Ne türban ile ilgili nede aile kurumu ile ilgili bir tartışma var toplumda. Bu konunun gündeme gelmesi AKP’nin sıkışmış politikalarını unutturarak muhafazakar seçmeni tekrar kazanmaya dönük nafile bir çabanın bir ürünüdür.

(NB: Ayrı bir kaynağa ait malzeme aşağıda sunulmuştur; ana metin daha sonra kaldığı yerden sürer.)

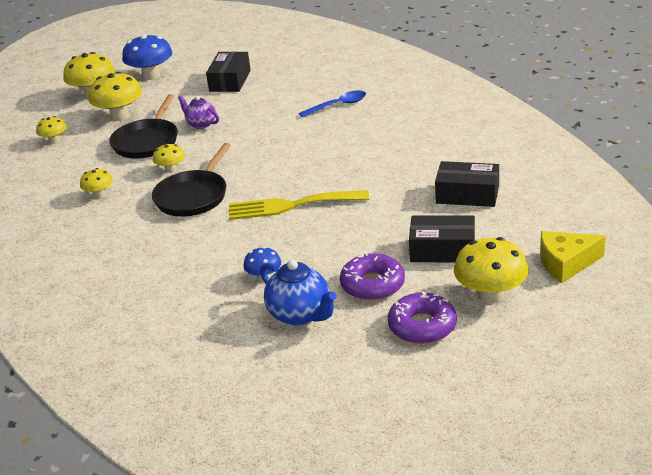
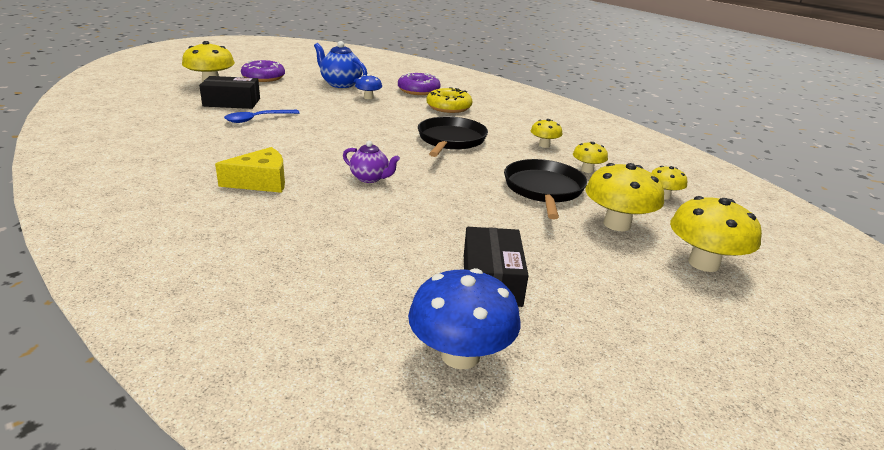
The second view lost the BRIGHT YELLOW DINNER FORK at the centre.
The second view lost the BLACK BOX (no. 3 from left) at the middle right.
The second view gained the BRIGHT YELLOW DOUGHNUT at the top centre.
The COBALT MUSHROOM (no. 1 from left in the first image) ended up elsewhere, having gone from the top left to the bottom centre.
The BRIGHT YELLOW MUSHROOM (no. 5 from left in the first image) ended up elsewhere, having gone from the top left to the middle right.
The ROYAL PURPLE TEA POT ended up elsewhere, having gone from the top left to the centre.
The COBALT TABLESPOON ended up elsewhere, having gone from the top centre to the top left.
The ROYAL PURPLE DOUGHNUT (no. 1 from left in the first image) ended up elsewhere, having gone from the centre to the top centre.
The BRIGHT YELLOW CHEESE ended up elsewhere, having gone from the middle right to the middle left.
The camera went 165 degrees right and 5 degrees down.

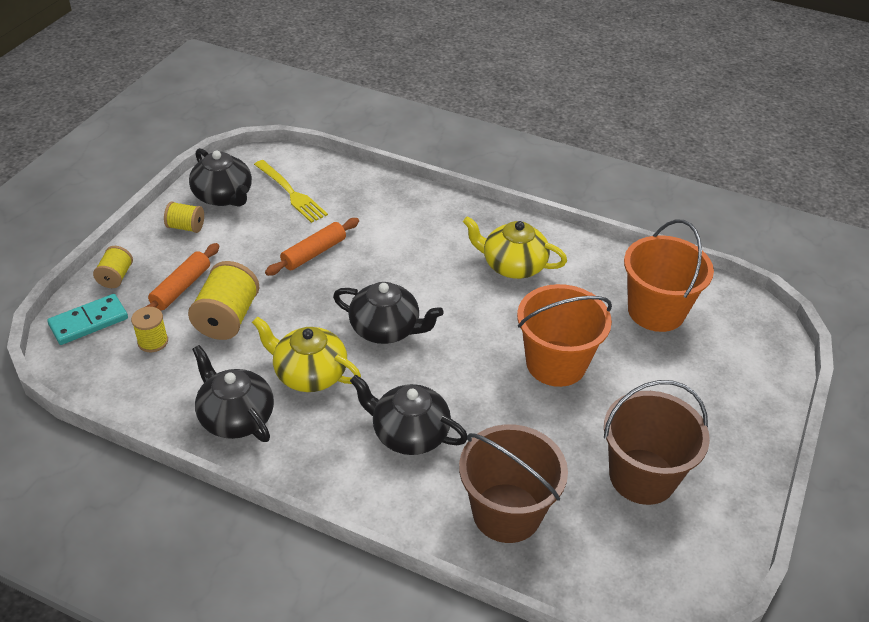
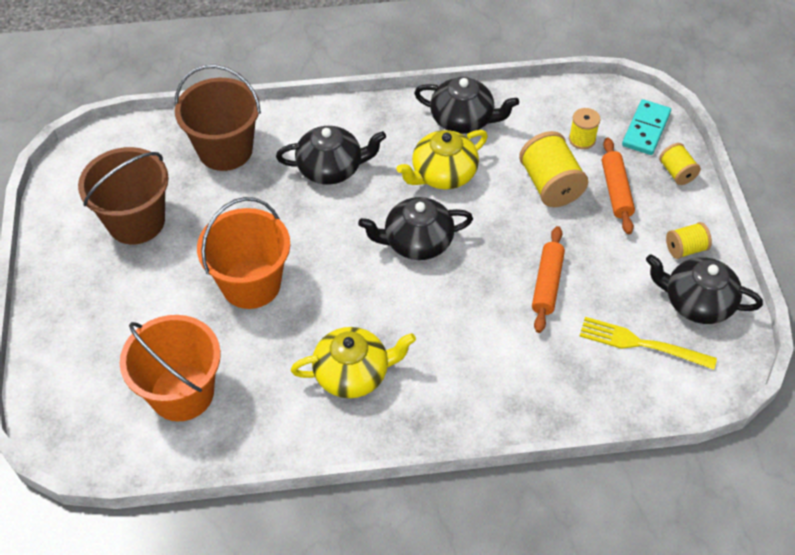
The BRIGHT YELLOW TEA POT (no. 1 from left in the first image) at the centre ended up facing another way, 150 degrees clockwise from before.
The camera went 150 degrees right and 10 degrees up.

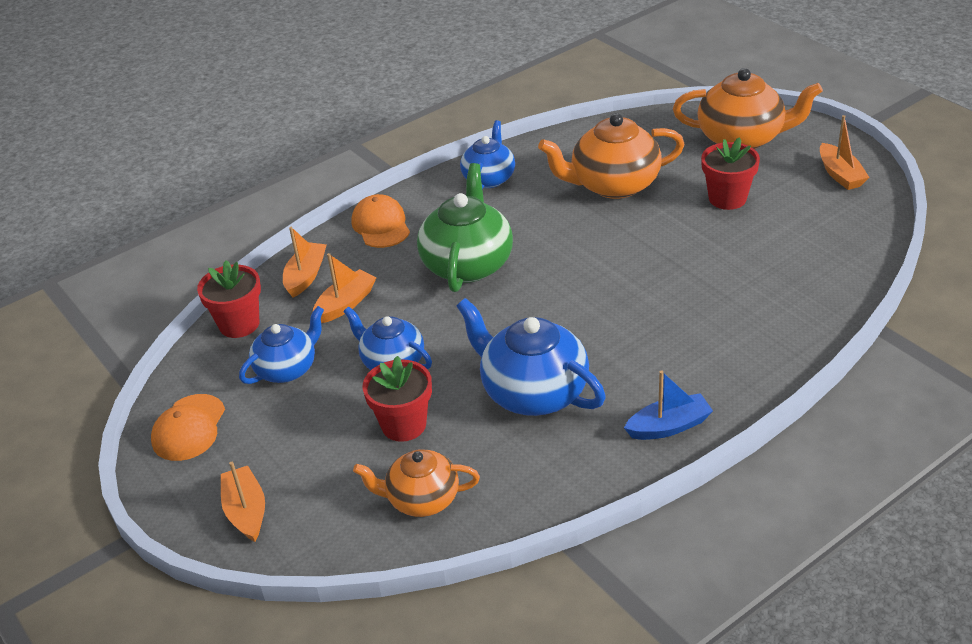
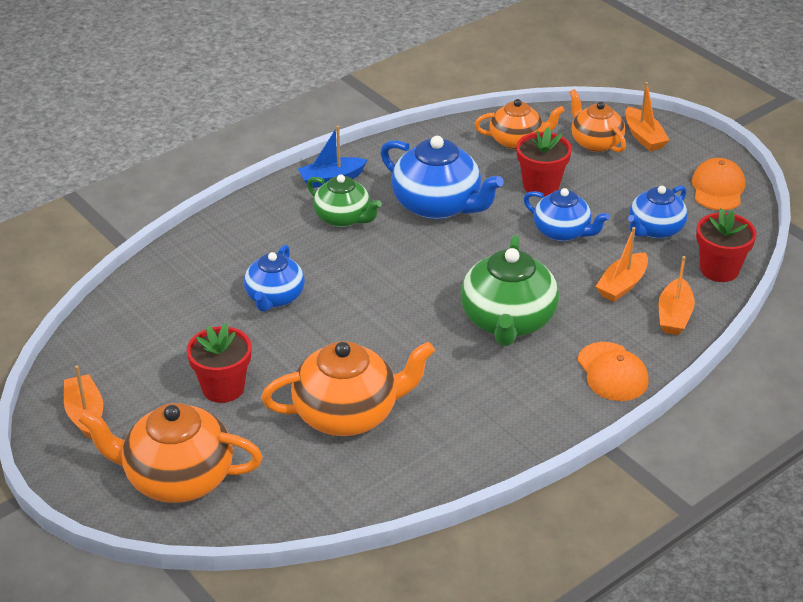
The second view gained the LEAF-GREEN TEA POT (no. 1 from left) at the centre.
The second view gained the ORANGE TEA POT (no. 4 from left) at the top right.
The COBALT TEA POT (no. 3 from left in the first image) ended up elsewhere, having gone from the top centre to the centre.
The camera went 175 degrees right and 0 degrees up.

Görüşmeyi reddetmemizin ikinci sebebine gelirsek; iktidar ve küçük ortağının doğrudan yargıya müdahalesi sonucu yürütülen Kobanê Kumpas Davası’ndaki hukuksuzluklar, bunların parti kapatma davasına delil olacak şekilde yetiştirilme çabası, kapatma davasının hız kesmeden devam etmesi, son olarak da partimizin Anayasal hakkı olan hazine yardımının iktidar blokunun baskısı sonucu bloke edilmesi, bizim bu ‘demokrasicilik oyunu’nu oynamama kararı almamıza neden olmuştur. Onların oyunlarına dahil olmuyoruz. Bunun tüm kamuoyu tarafından açıkça bilinmesi gerekir.
Mitinge çağrı
Emek ve Özgürlük İttifakımız sadece bir seçim ittifakı değil, özgürlüğün, demokrasinin, eşitliğin ve adaletin yolunun mücadeleden, sokaktan geçtiğini bilerek yoluna devam ediyor. Tam da bu çerçevede; yoksulluğa, baskıya, sömürüye, tecride, faşizme ve asimilasyona karşı en büyük cevabı, Emek ve Özgürlük İttifakı olarak 15 Ocak’ta İstanbul Kartal Meydanı’nda bir kez daha vereceğiz. Bizler ne restorasyonculara ne tek adamcılara mahkum değiliz. Bizim yolumuz, bütün ezilenlerin ittifakını ve birliğini esas alan özgürlüğün, eşitliğin ve emeğin yoludur.